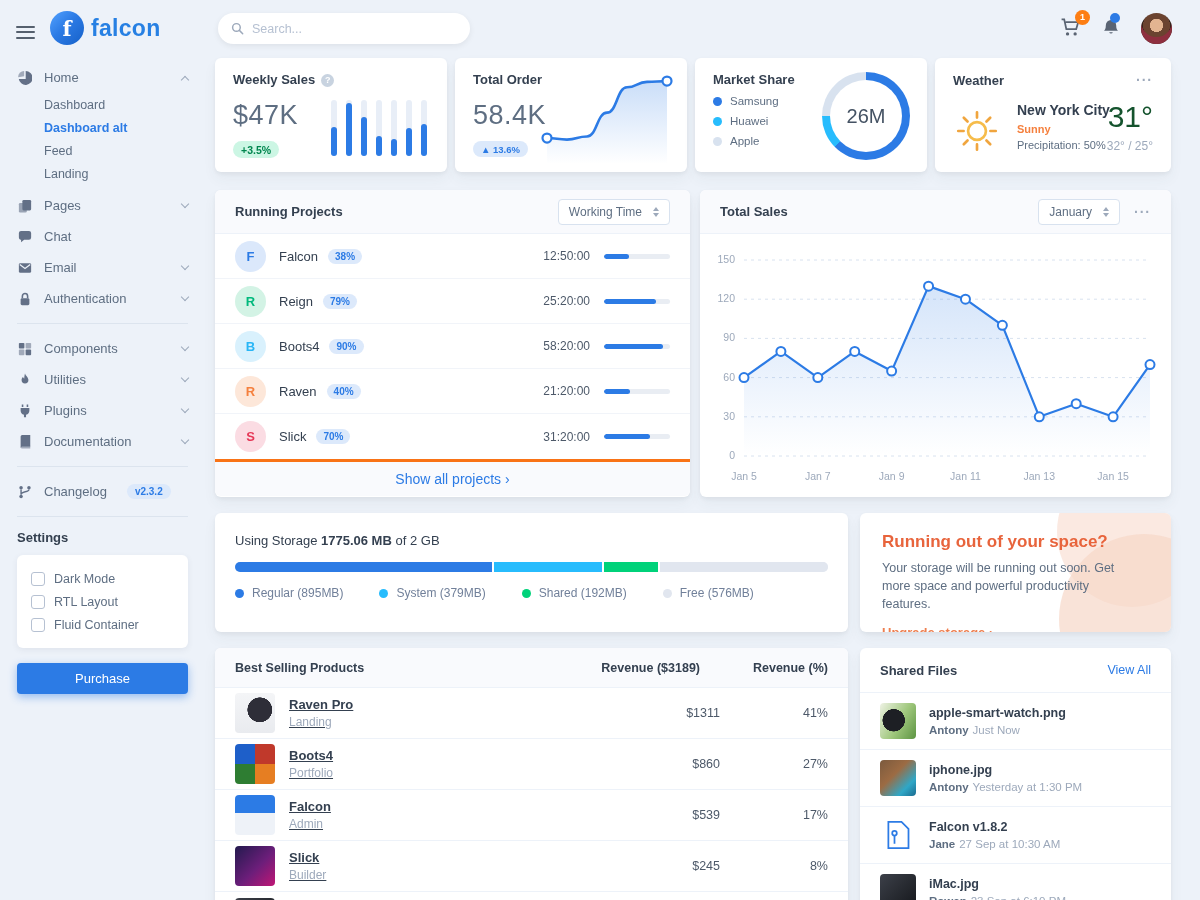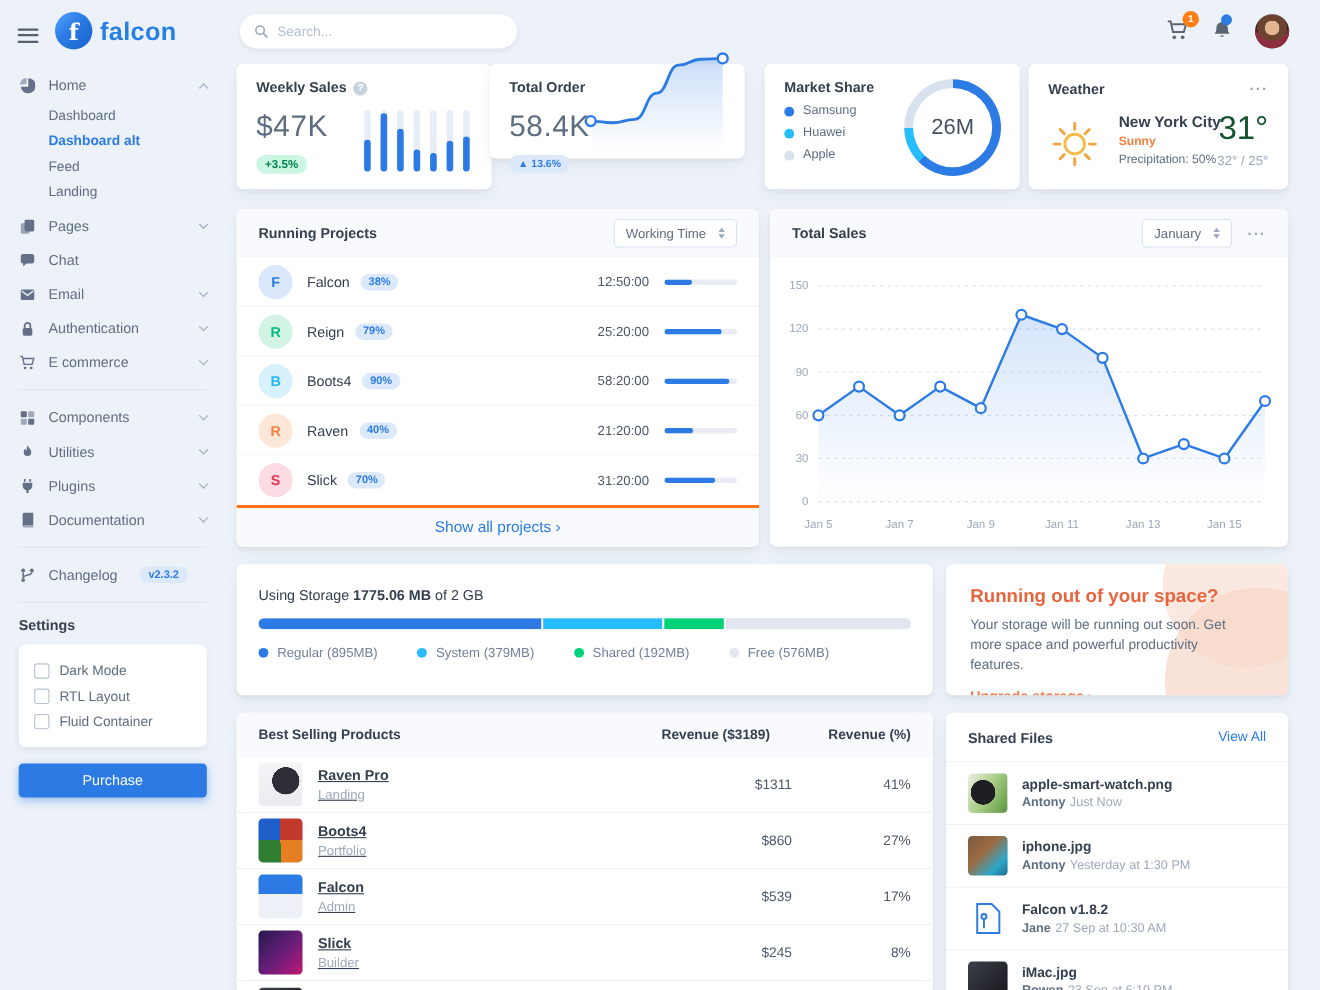--- a/index.html
+++ b/index.html
@@ -260,31 +260,20 @@
     <span class="chev down"></span>
   </div>
   <div class="nav-item">
     <span class="nav-icon">
         <svg viewBox="0 0 16 16">
           <path d="M5 7V4.8a3 3 0 0 1 6 0V7" fill="none" stroke="#637087" stroke-width="1.8"></path>
           <rect x="3" y="7" width="10" height="8" rx="1.6"></rect>
         </svg>
       </span>
     <span>Authentication</span>
-    <span class="chev down"></span>
-  </div>
-  <div class="nav-item">
-    <span class="nav-icon">
-        <svg viewBox="0 0 16 16">
-          <path d="M.5 1.2h2.2l1.8 8.2h8.3l1.7-6H4" fill="none" stroke="#637087" stroke-width="1.5"></path>
-          <circle cx="5.5" cy="13.2" r="1.4"></circle>
-          <circle cx="11.8" cy="13.2" r="1.4"></circle>
-        </svg>
-      </span>
-    <span>E commerce</span>
     <span class="chev down"></span>
   </div>
 
   <div class="divider"></div>
 
   <div class="nav-item">
     <span class="nav-icon">
         <svg viewBox="0 0 16 16">
           <rect x="1" y="1" width="6.3" height="6.3" rx="1"></rect>
           <rect x="8.7" y="1" width="6.3" height="6.3" rx="1" opacity=".55"></rect>
@@ -382,21 +371,21 @@
       </div>
       <div class="wbar-track" style="background: rgb(232, 238, 247);">
         <div class="wbar-fill" style="height: 50%; background: rgb(44, 123, 229);"></div>
       </div>
       <div class="wbar-track" style="background: rgb(232, 238, 247);">
         <div class="wbar-fill" style="height: 57%; background: rgb(44, 123, 229);"></div>
       </div>
     </div>
 </div>
 
-<div class="card" style="left:445px;top:58px;width:232px;height:86px;padding:14px 18px">
+<div class="card" style="left:455px;top:58px;width:232px;height:114px;padding:14px 18px">
   <span class="card-title">Total Order</span>
   <div class="stat-value">58.4K</div>
   <span class="badge-soft badge-blue" style="font-size:9.5px">▲ 13.6%</span>
   <svg id="order-curve" width="140" height="95" viewBox="0 0 140 95" style="position:absolute;right:10px;bottom:8px">
     <defs>
       <linearGradient id="ordGrad" x1="0" y1="0" x2="0" y2="1">
         <stop offset="0" stop-color="rgba(44,123,229,.25)"></stop>
           <stop offset="1" stop-color="rgba(44,123,229,0)"></stop>
       </linearGradient>
     </defs>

*Your objective:* Copy each entry exactly as written. Pictures do not belong in the copy.

*Reply:*
--- a/index.html
+++ b/index.html
@@ -260,31 +260,20 @@
     <span class="chev down"></span>
   </div>
   <div class="nav-item">
     <span class="nav-icon">
         <svg viewBox="0 0 16 16">
           <path d="M5 7V4.8a3 3 0 0 1 6 0V7" fill="none" stroke="#637087" stroke-width="1.8"></path>
           <rect x="3" y="7" width="10" height="8" rx="1.6"></rect>
         </svg>
       </span>
     <span>Authentication</span>
-    <span class="chev down"></span>
-  </div>
-  <div class="nav-item">
-    <span class="nav-icon">
-        <svg viewBox="0 0 16 16">
-          <path d="M.5 1.2h2.2l1.8 8.2h8.3l1.7-6H4" fill="none" stroke="#637087" stroke-width="1.5"></path>
-          <circle cx="5.5" cy="13.2" r="1.4"></circle>
-          <circle cx="11.8" cy="13.2" r="1.4"></circle>
-        </svg>
-      </span>
-    <span>E commerce</span>
     <span class="chev down"></span>
   </div>
 
   <div class="divider"></div>
 
   <div class="nav-item">
     <span class="nav-icon">
         <svg viewBox="0 0 16 16">
           <rect x="1" y="1" width="6.3" height="6.3" rx="1"></rect>
           <rect x="8.7" y="1" width="6.3" height="6.3" rx="1" opacity=".55"></rect>
@@ -382,21 +371,21 @@
       </div>
       <div class="wbar-track" style="background: rgb(232, 238, 247);">
         <div class="wbar-fill" style="height: 50%; background: rgb(44, 123, 229);"></div>
       </div>
       <div class="wbar-track" style="background: rgb(232, 238, 247);">
         <div class="wbar-fill" style="height: 57%; background: rgb(44, 123, 229);"></div>
       </div>
     </div>
 </div>
 
-<div class="card" style="left:445px;top:58px;width:232px;height:86px;padding:14px 18px">
+<div class="card" style="left:455px;top:58px;width:232px;height:114px;padding:14px 18px">
   <span class="card-title">Total Order</span>
   <div class="stat-value">58.4K</div>
   <span class="badge-soft badge-blue" style="font-size:9.5px">▲ 13.6%</span>
   <svg id="order-curve" width="140" height="95" viewBox="0 0 140 95" style="position:absolute;right:10px;bottom:8px">
     <defs>
       <linearGradient id="ordGrad" x1="0" y1="0" x2="0" y2="1">
         <stop offset="0" stop-color="rgba(44,123,229,.25)"></stop>
           <stop offset="1" stop-color="rgba(44,123,229,0)"></stop>
       </linearGradient>
     </defs>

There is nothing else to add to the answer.